Encapsulates linear transformations needed for cyclotomic ring arithmetic.

The type t m r represents a cyclotomic coefficient tensor of index \(m\) over base ring \(r\). Most of the methods represent linear transforms corresponding to operations in particular bases. CRT-related methods are wrapped in Maybe because they are well-defined only when a CRT basis exists over the ring \(r\) for index \(m\).

WARNING: as with all fixed-point arithmetic, the methods in TensorPowDec may result in overflow (and thereby incorrect answers and potential security flaws) if the input arguments are too close to the bounds imposed by the base type. The acceptable range of inputs for each method is determined by the linear transform it implements.

Encapsulates multiplication and division by \(g_m\)

Encapsulates functions related to the Chinese-remainder representation/transform.

A coefficient tensor that supports Gaussian sampling.

A coefficient tensor that supports taking norms under the canonical embedding.

A TensorPowDec that supports relative CRT sets for the element type fp representing a prime-order finite field.

Convenience value indicating whether crtFuncs exists.

Yield a tensor for a scalar in the CRT basis. (This function is simply an appropriate entry from crtFuncs.)

Multiply by \(g_m\) in the CRT basis. (This function is simply an appropriate entry from crtFuncs.)

Divide by \(g_m\) in the CRT basis. (This function is simply an appropriate entry from crtFuncs.)
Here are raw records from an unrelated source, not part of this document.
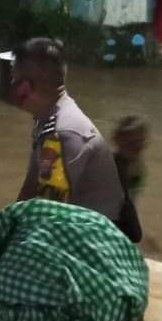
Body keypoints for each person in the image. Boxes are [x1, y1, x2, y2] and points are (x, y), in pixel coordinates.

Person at [11, 37, 125, 225]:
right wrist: (9, 221)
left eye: (15, 79)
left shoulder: (64, 132)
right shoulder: (45, 118)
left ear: (26, 86)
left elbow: (50, 209)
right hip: (75, 217)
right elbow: (31, 184)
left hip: (100, 231)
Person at [113, 116, 149, 199]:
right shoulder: (110, 167)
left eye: (139, 142)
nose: (137, 145)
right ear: (117, 140)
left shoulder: (137, 166)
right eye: (130, 143)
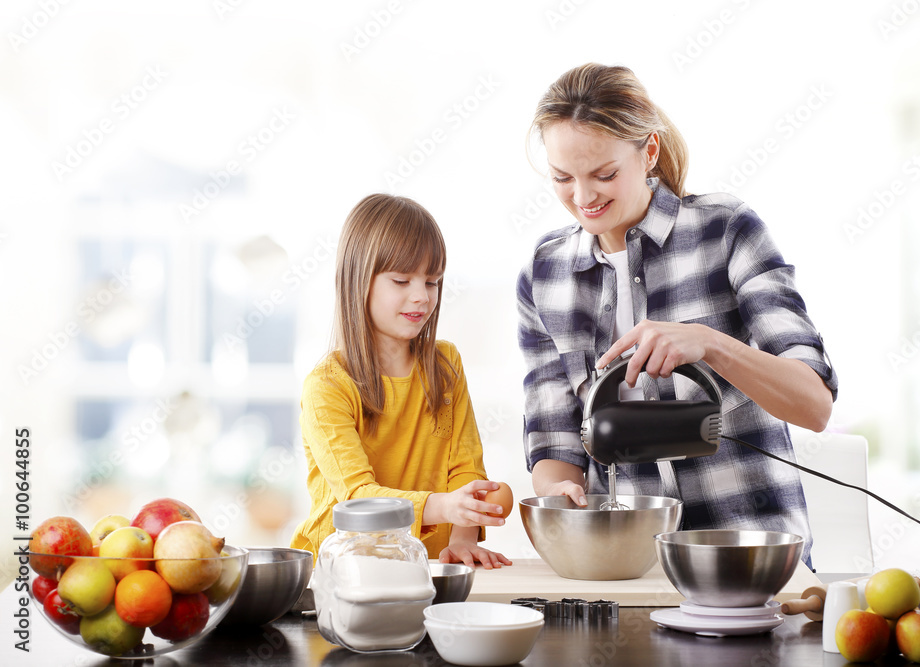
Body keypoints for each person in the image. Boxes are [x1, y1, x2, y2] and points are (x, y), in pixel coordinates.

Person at [517, 63, 838, 565]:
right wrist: (562, 496)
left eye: (604, 174)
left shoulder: (727, 231)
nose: (582, 198)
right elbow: (556, 436)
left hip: (748, 556)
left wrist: (710, 344)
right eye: (562, 178)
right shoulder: (545, 274)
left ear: (648, 151)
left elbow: (813, 405)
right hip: (626, 564)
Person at [292, 193, 511, 569]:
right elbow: (358, 499)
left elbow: (465, 466)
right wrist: (445, 507)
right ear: (358, 280)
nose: (421, 297)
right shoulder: (327, 387)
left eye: (432, 281)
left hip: (423, 572)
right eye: (401, 280)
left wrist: (461, 539)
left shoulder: (445, 366)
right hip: (338, 575)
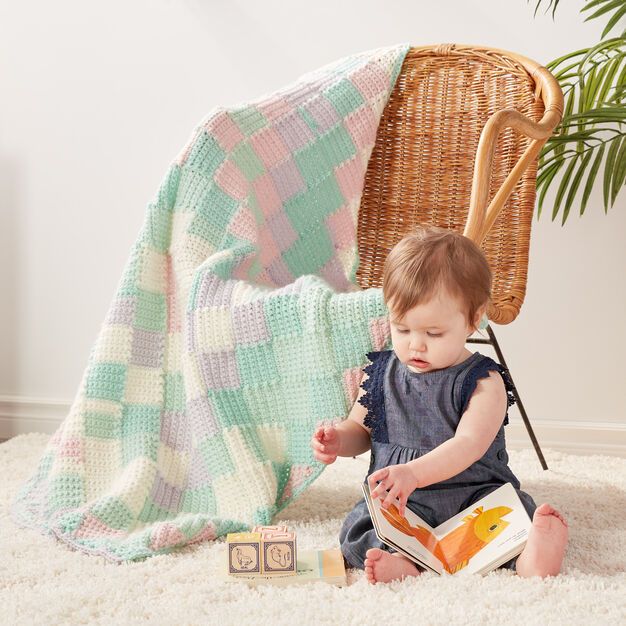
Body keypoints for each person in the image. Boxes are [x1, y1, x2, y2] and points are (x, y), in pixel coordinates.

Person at [310, 225, 568, 584]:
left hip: (471, 499)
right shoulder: (381, 373)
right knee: (358, 531)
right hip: (402, 506)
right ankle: (406, 562)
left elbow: (468, 445)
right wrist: (338, 439)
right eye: (402, 329)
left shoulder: (482, 381)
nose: (416, 345)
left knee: (508, 520)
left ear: (473, 320)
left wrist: (414, 473)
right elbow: (360, 430)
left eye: (433, 334)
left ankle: (533, 559)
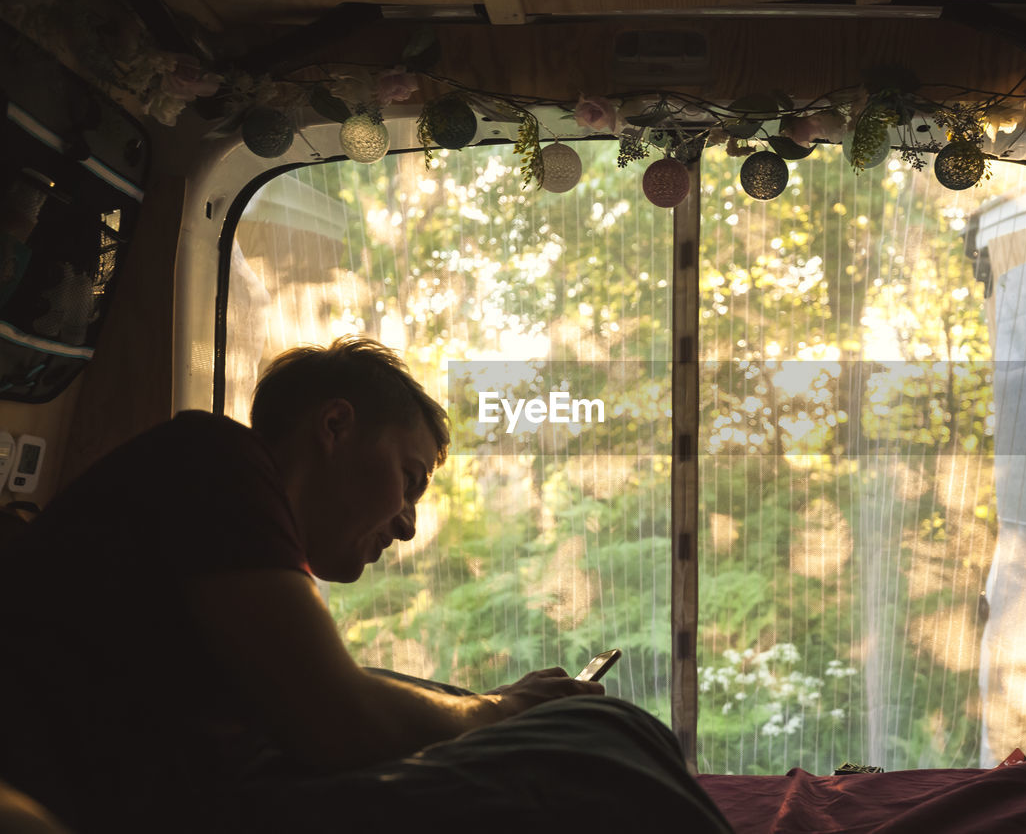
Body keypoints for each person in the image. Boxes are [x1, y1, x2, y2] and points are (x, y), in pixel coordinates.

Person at [0, 336, 731, 833]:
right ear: (336, 425)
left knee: (564, 721)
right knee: (597, 732)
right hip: (159, 807)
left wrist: (481, 707)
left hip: (184, 787)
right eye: (409, 481)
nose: (408, 526)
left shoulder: (227, 507)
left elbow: (327, 693)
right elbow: (338, 718)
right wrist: (499, 708)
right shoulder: (212, 459)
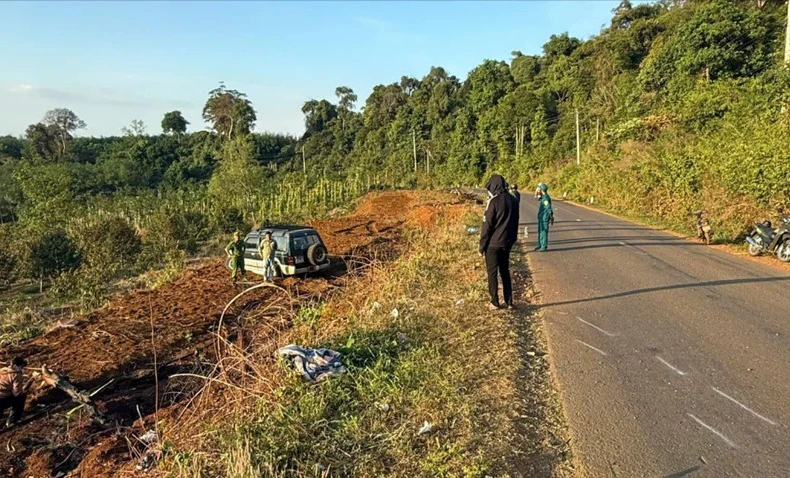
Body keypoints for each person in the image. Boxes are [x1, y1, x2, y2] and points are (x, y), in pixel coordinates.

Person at [479, 174, 519, 310]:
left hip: (492, 245)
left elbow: (487, 226)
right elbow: (515, 223)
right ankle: (509, 302)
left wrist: (481, 246)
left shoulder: (494, 202)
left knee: (492, 273)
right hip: (506, 244)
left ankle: (495, 302)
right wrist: (512, 241)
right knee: (505, 272)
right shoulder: (513, 201)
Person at [0, 357, 28, 428]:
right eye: (21, 367)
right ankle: (13, 420)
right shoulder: (16, 375)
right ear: (15, 366)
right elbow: (17, 393)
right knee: (21, 397)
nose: (21, 369)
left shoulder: (2, 370)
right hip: (2, 399)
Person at [535, 183, 554, 251]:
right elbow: (537, 197)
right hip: (541, 217)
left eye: (539, 189)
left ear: (542, 190)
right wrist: (537, 194)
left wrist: (551, 215)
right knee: (540, 231)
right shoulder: (543, 197)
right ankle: (540, 244)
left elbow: (548, 206)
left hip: (544, 217)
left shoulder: (545, 198)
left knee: (543, 232)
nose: (538, 190)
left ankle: (543, 246)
The CRT transform. (This function is simply an appropriate entry from crtFuncs.)

The inverse CRT transform. (This function is simply an appropriate entry from crtFuncs.)

The "tweaked trace" function for tensors in the CRT basis: For cyclotomic indices \(m \mid m'\), \(\Tw(x) = (\hat{m}/\hat{m}') \cdot \Tr((g'/g) \cdot x)\). (This function is simply an appropriate entry from crtExtFuncs.)

Embed a tensor with index \(m\) in the CRT basis to a tensor with index \(m'\) in the CRT basis. (This function is simply an appropriate entry from crtExtFuncs.)

A Kronecker product of zero of more matrices over r.

Extract the (i,j) element of a Kron.

A \(\varphi(m)\)-by-1 matrix of the CRT coefficients of \(g_m\), for \(m\)th cyclotomic.

A \(\varphi(m)\)-by-1 matrix of the inverse CRT coefficients of \(g_m\), for \(m\)th cyclotomic.

The "tweaked" \(\CRT^*\) matrix: \(\CRT^* \cdot \text{diag}(\sigma(g_m))\).

Convert a \(\Z_m^*\) index to a linear tensor index in \([m]\).

A collection of useful information for working with tensor extensions. The first component is a list of triples \((p,e,e')\) where \(e\), \(e'\) are respectively the exponents of prime \(p\) in \(m\), \(m'\). The next two components are \(\varphi(m)\) and \(\varphi(m')\). The final component is a pair \( ( \varphi(p^e), \varphi(p^{e'}))\) for each triple in the first component.

A vector of \(\varphi(m)\) entries, where the \(i\)th entry is the index into the powerful/decoding basis of \(\O_{m'}\) of the \(i\)th entry of the powerful/decoding basis of \(\O_m\).

A vector of \(\varphi(m)\) blocks of \(\varphi(m')/\varphi(m)\) consecutive entries. Each block contains all those indices into the CRT basis of \(\O_{m'}\) that "lie above" the corresponding index into the CRT basis of \(\O_m\).

The \(i_0\)th entry of the \(i_1\)th vector is fromIndexPair \((i_1,i_0)\).

A lookup table for toIndexPair applied to indices \([\varphi(m')]\).

A lookup table for baseIndexDec applied to indices \([\varphi(m')]\).

Same as baseIndicesPow, but only includes the second component of each pair.

Base-(p) digit reversal; input and output are in \([p^e]\).